[Bhatia.Matrix Analysis.Solutions to Exercises and Problems]ExI.2.2

Show that the following statements are equivalent:

(1). $A$ is positive.

(2). $A=B^*B$ for some $B$.

(3). $A=T^*T$ for some upper triangular $T$.

(4). $A=T^*T$ for some upper triangular $T$ with nonnegative diagonal entries. If $A$ is positive definite, then the factorization in (4) is unique. This is called the Cholesky decomposition of $A$.

Solution.  (1)$\ra$(2).
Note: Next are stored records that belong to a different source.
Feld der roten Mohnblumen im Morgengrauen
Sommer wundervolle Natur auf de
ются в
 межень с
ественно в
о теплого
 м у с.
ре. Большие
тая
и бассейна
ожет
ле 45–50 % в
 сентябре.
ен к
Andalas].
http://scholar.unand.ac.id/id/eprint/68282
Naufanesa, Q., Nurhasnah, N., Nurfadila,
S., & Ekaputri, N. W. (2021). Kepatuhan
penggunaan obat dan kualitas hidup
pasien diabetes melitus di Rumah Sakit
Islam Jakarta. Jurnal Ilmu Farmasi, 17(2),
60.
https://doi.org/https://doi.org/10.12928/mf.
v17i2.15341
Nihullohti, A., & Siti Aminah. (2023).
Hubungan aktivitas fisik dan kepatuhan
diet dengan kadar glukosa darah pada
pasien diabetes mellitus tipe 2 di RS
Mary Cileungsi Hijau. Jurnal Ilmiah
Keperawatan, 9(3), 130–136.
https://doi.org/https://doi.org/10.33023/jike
Since $A$ is positive, and thus is Hermitian, $\exists$ unitary $Q$, $\st$ $$\bex A=Q\diag(\lm_1,\cdots,\lm_n)Q^*,\quad \lm_i\geq 0. \eex$$ Take $$\bex B=\diag\sex{\sqrt{\lm_1},\cdots,\sqrt{\lm_n}}Q, \eex$$ then $A=B^*B$.
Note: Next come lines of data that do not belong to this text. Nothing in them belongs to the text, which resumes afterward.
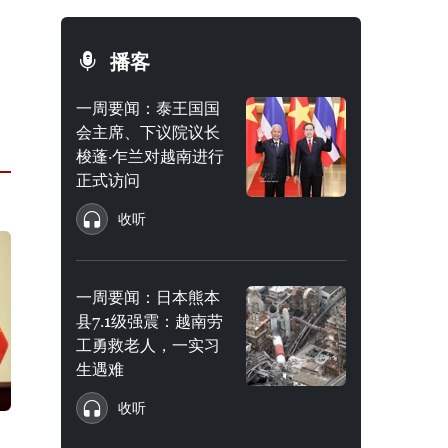
播客
一周要闻：泰王国国
会主席、下议院议长
梭蓬·乍兰对越南进行
正式访问
收听
一周要闻：日本熊本
县7.1级强震：越南劳
工勇救老人，一实习
生遇难
收听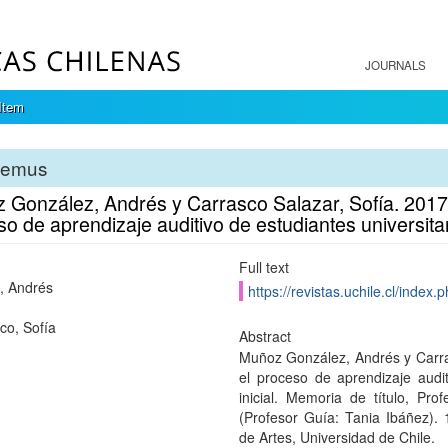
JOURNALS
Item
temus
 González, Andrés y Carrasco Salazar, Sofía. 2017.
o de aprendizaje auditivo de estudiantes universitar
Full text
, Andrés
https://revistas.uchile.cl/index
co, Sofía
Abstract
Muñoz González, Andrés y Carras
el proceso de aprendizaje audit
inicial. Memoria de título, Pr
(Profesor Guía: Tania Ibáñez).
de Artes, Universidad de Chile.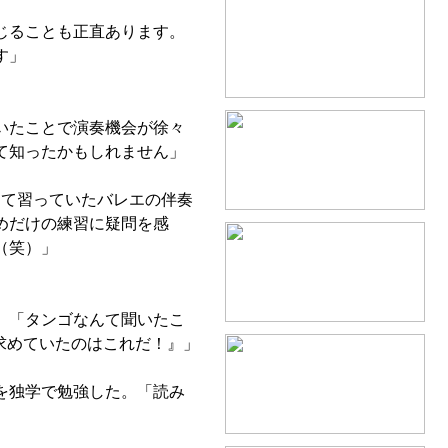
じることも正直あります。
す」
いたことで演奏機会が徐々
て知ったかもしれません」
て習っていたバレエの伴奏
めだけの練習に疑問を感
（笑）」
。「タンゴなんて聞いたこ
求めていたのはこれだ！』」
を独学で勉強した。「読み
(2)$\ra$(4). By QR decomposition, $\exists$ orthogonal $Q$, upper triangular $R$ with diagonals $\geq0$, $\st B=QR$. Thus $$\bex A=B^*B=R^*Q^*QR=R^*R. \eex$$

(4)$\ra$(1). First, $A$ is Hermitian. Second, $$\bex x^*Ax=x^*T^*Tx=\sen{Tx}^2\geq 0,\quad \forall\ x. \eex$$

(3)$\ra$(1). Just do as that in (4)$\ra$(1).

(1)$\ra$(3). Just use the QR decomposition.